The Centers for Disease Control and Prevention (CDC) has issued an alert regarding a nationwide increase in fentanyl-related unintentional overdoses in multiple states primarily driven by illicitly manufactured fentanyl (IMF).

In addition to fentanyl deaths, there have been reports of deaths due to Carfentanil and from using counterfeit drugs laced with fentanyl.

An influx of counterfeit pills, resembling Oxycodone, Xanax and Norco, has also increased the chance of fentanyl-involved overdose among persons using or misusing prescription opioids or benzodiazepines who seek medications on the illicit market.

“Counterfeit drugs should be of great concern to those buying drugs on the street,” said Health
Commissioner Jeff Cooper, Public Health – Dayton & Montgomery County. “Users of illegal street drugs risk death since there is no way to tell what amount of each ingredient is in the drugs.”

Carfentanil is a large animal sedative, much more potent than fentanyl and heroin. In addition, a widening array of toxic, illicit fentanyl-related compounds are being mixed with heroin or sold as heroin often without the knowledge of the consumer.

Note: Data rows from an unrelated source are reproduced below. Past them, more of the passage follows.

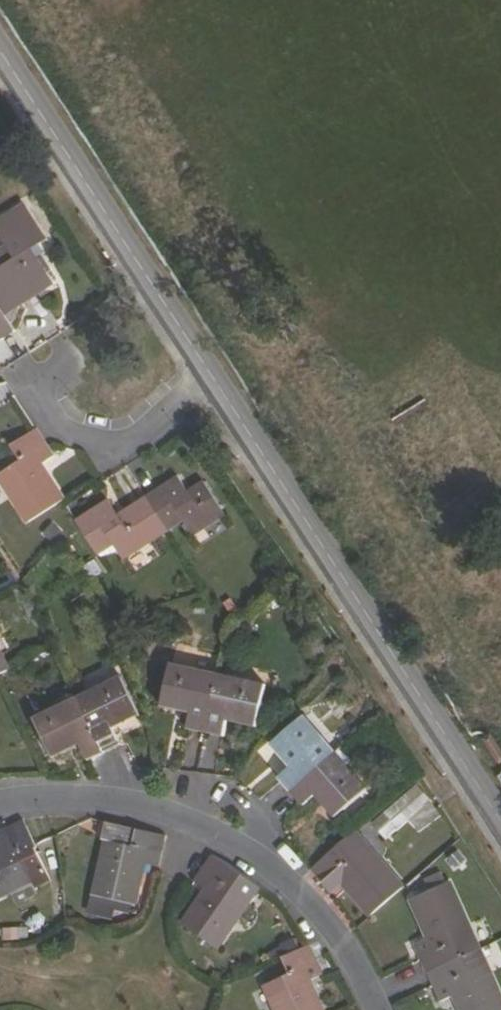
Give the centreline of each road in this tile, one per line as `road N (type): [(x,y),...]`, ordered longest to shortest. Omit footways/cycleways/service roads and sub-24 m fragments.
road 1 (tertiary): [(500,820),(210,374)]
road 2 (residential): [(0,800),(123,800),(235,842),(317,910),(379,1009)]
road 3 (tertiary): [(210,374),(0,52)]
road 4 (residential): [(210,374),(136,439),(94,447),(55,427),(32,389)]

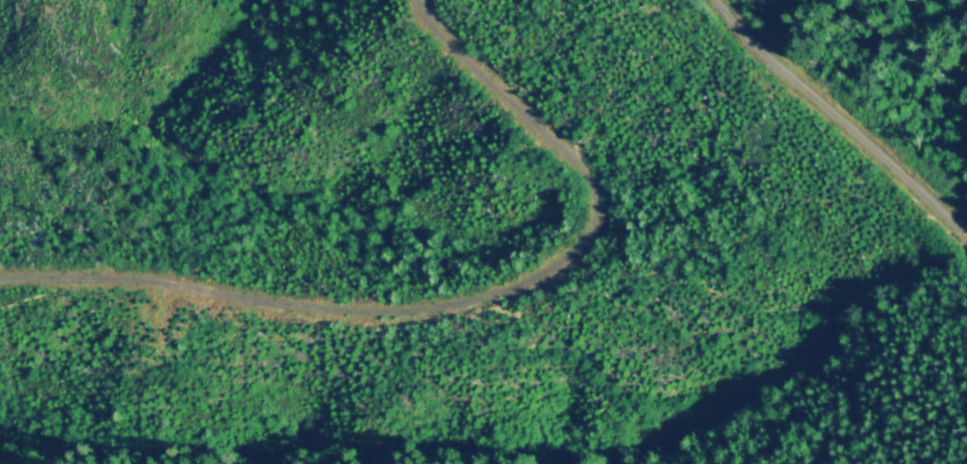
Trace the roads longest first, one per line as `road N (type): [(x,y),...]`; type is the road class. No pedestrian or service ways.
road 1 (track): [(778,64),(699,123),(627,161),(578,306),(493,294),(420,319),(0,277)]
road 2 (track): [(410,0),(409,27),(516,117),(562,197),(578,306)]
road 3 (track): [(714,0),(778,64),(874,123),(966,231)]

"This is disturbing. These new developments place people at high risk for overdose from illicitly manufactured fentanyl,” said Helen Jones-Kelley, Executive Director, Alcohol, Drug Addiction and Mental Health Services (ADAMHS). “We urge people and their loved ones to seek out treatment options. The risks of experimentation are simply too great.”

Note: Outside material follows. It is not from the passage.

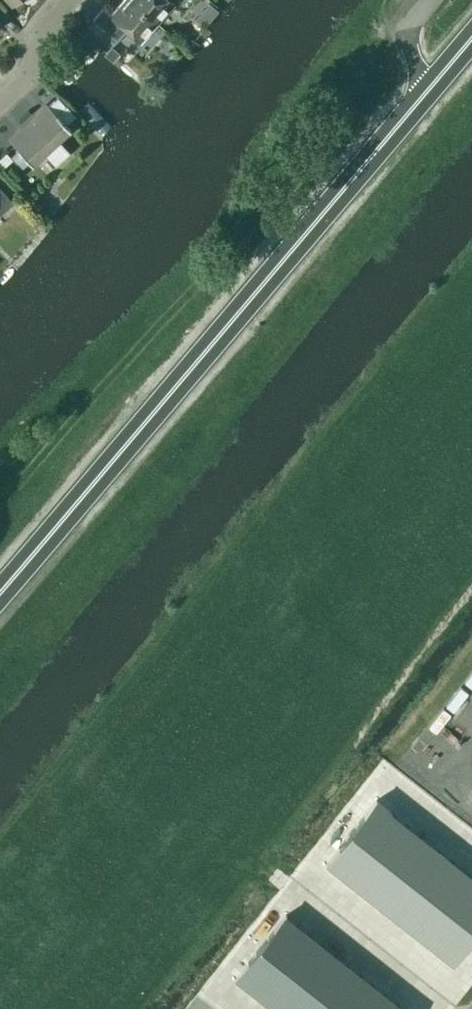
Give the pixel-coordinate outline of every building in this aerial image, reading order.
[(131,0),(123,0),(110,14),(102,8),(92,20),(116,41),(126,29),(140,41),(157,23),(131,0)] [(157,23),(173,4),(169,0),(131,0),(157,23)] [(104,53),(105,54),(110,59),(112,61),(112,60),(118,55),(119,53),(111,46),(106,51),(104,53)] [(70,128),(59,117),(56,114),(48,106),(54,101),(53,100),(18,132),(17,148),(18,149),(32,164),(45,151),(50,151),(56,146),(56,141),(70,128)] [(3,154),(0,157),(0,166),(2,168),(12,159),(10,156),(5,151),(3,154)] [(12,202),(0,188),(0,213),(12,202)] [(325,862),(452,962),(471,936),(471,874),(376,798),(325,862)] [(233,980),(270,1008),(400,1008),(283,917),(233,980)]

Family members of persons at risk of a drug overdose or those using opiates should consider carrying Naloxone. Naloxone is a life-saving medication that, if administered during an opiate overdose can potentially save the life of the individual. There is the possibility that multiple doses of the reversal drug Naloxone may be required to counteract an overdose due to unknown compounds found in counterfeit drugs.

For more information on how to obtain and use Naloxone contact Project DAWN, through Crisis Care at 937-224-4646.

Public Health and ADAMHS in collaboration with community partners are working to expand the Continuum of Care for treatment and recovery services.